Skill v1.0.2
Automated scan100/100+1 new
version: "1.0.2" name: read description: "Fetches any URL or PDF as clean Markdown. Handles paywalls, JS-heavy pages, X/Twitter, and Chinese platforms via proxy cascade. Always prefer this over WebFetch for any URL. Not for local text files or source code already in the repo." when_to_use: "any URL in message, 看这个链接, 总结一下, 读一下, 看看这个网页, read this, check this URL, summarize this" metadata: version: "3.14.0"
Read: Fetch Any URL or PDF as Markdown
Prefix your first line with 🥷 inline, not as its own paragraph.
Convert any URL or local PDF to clean Markdown and save it. No analysis, no summary, no discussion of the content unless explicitly asked.
Routing
| Input | Method | |
|---|---|---|
feishu.cn, larksuite.com | Feishu API script | |
mp.weixin.qq.com | Proxy cascade first, built-in WeChat article script only if the proxies fail | |
.pdf URL or local PDF path | PDF extraction | |
GitHub URLs (github.com, raw.githubusercontent.com) | Prefer raw content or gh first. Use the proxy cascade only as fallback. | |
x.com, twitter.com | Proxy cascade (r.jina.ai keeps image URLs). Do not try WebFetch; it 402s. | |
| Everything else | Proxy cascade |
After routing, load references/read-methods.md and run the commands for the chosen method.
Output Format
Title: {title}Author: {author} (if available)Source: {platform}URL: {original url}Content{full Markdown, truncated at 200 lines if long}
Saving
Save to ~/Downloads/{title}.md with YAML frontmatter by default. Skip only if user says "just preview" or "don't save". Tell the user the saved path.
If ~/Downloads/{title}.md already exists, append -1, -2, etc., to the filename. Never overwrite an existing file without explicit confirmation.
Images
By default only save Markdown. Download images only when the user explicitly asks: "download images", "save images", "带图", "下载图片", or similar.
When asked, after saving the Markdown:
- Extract image URLs:
grep -oE 'https?://[^ )"]+\.(jpg|jpeg|png|webp|gif)' {md_path} | sort -u - Create
~/Downloads/{title}-images/and curl each URL in parallel (&+wait). Use the same proxy env vars as the fetch step. - Report the count and folder path. If any download fails, list the failed URLs.
Hard Rules
- Do not summarize or analyze the content. Your job is conversion and storage, not interpretation.
- Never overwrite without confirmation. If the target filename already exists, use an auto-incremented suffix.
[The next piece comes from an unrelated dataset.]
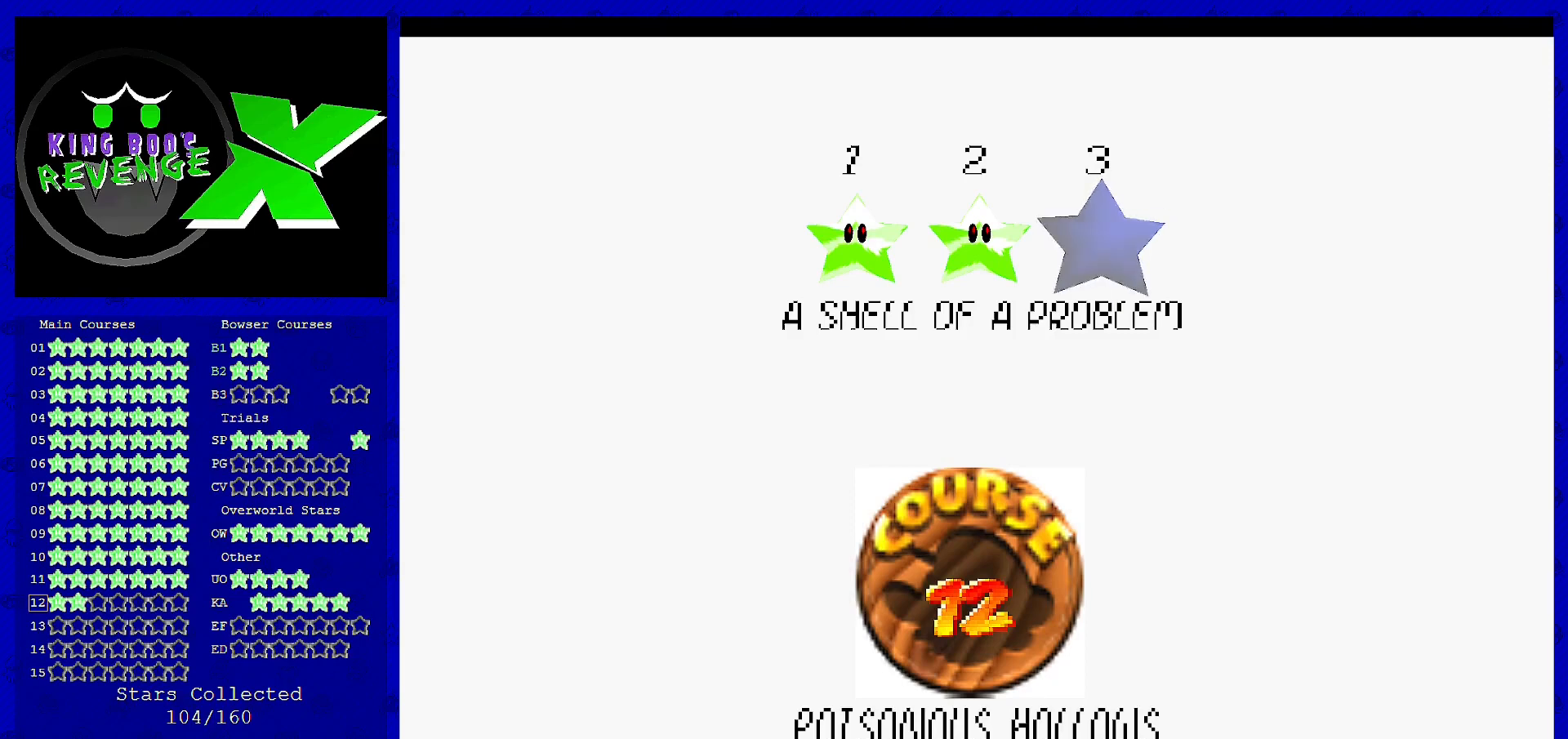
{"buttons": [], "left_stick": "center", "events": []}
- Stop after the save report. Do not suggest follow-up actions ("Would you like me to summarize?", "Next, you could...") unless the user asks.
Gotchas
| What happened | Rule | |
|---|---|---|
| Fetched a paywalled article and returned a login page as Markdown | Inspect the first 10 lines for paywall signals ("Subscribe", "Sign in", "Continue reading"). If found, stop and warn the user. Do not save the login page. | |
| r.jina.ai or defuddle.md returned empty for a JS-heavy site | Try the local fallback (agent-fetch or defuddle parse) before giving up. | |
| Network failures | Prepend local proxy env vars if available and retry once. | |
| Long content | Preview with head -n 200 first; mention truncation when reporting the save. | |
| Local fallback tools returned JSON | Extract the Markdown-bearing field. Raw JSON is not a valid final output for /read. | |
| All methods failed | Stop and tell the user what was tried and what failed. Suggest opening the URL in a browser or providing an alternative. Do not silently return empty or partial results. |
Content Extraction for Restyling
Activate when: "extract content", "reformat this document", or user hands over a document to restyle
Extract and tag:
- Headings: H1/H2/H3 hierarchy
- Body paragraphs: Plain text, no styling
- Lists: Bullet vs numbered, nesting level
- Metrics/data: Numbers, dates, quantifiable claims
- Images/diagrams: Descriptions, captions
Output: Clean, tagged content ready to feed into kami or other typesetting tools.